Before you can proceed with the deep cleaning process, you need to get rid of the surface particles that will combine with your cleaner and disrupt its effectiveness. Using a dry cloth can scratch the wood surface, as the dust particles will get caught in it; similarly, a feather duster can cause damage if its quills break off and scratch the surface of your furniture. Instead, dusting the furniture with a microfiber cloth or using a damp cloth allows you to collect the dust without damaging the wood, and prepares you for the next step: deep cleaning.
3. Deep clean
Using a clean rag or soft cloth, wipe down the surface of the table using your cleaner. Spray the cleaner in an even layer on the surface of your furniture, making sure to include the sides and bottom of any compartments or cabinets. Then, move the rag in circles to work the cleaner into the surface of the furniture, removing grease, fingerprints, and surface stains. Make sure to remove all of the cleaner and allow the surface to dry before moving on to the next step. If certain areas, such as heavy stains, require more cleaning, concentrate on rubbing that spot with a soft cloth, and apply slightly more cleaner to that area if necessary.
After the surface of the furniture is clean and dry, apply a polish to add some extra shine and protect the wood from deteriorating. Just as with the cleaner, spray a small amount of polish and rub it into the surface of the wood with a soft cloth.

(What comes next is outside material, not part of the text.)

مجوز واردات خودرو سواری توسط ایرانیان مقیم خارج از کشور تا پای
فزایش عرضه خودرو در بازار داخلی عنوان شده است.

If you use a polish that doesn’t include wax or silicone, you don’t have to worry about minimizing the amount that you use; simply polish after every cleaning.
You should go through this cleaning routine regularly, but the time intervals between cleanings can vary greatly depending upon how often you use your furniture and what kind of environment it’s kept in. If your furniture is used daily, you can clean and polish as often as once a week; in other cases, you may want to restrict cleanings to once every few weeks. It’s important to remember, however, that frequent cleanings are essential to the upkeep of your furniture. Dusting, the step that comes before cleaning, should be done frequently; allowing dust to pile up on top of your furniture not only hurts its appearance, but can lead to scratching when you finally remove the dust.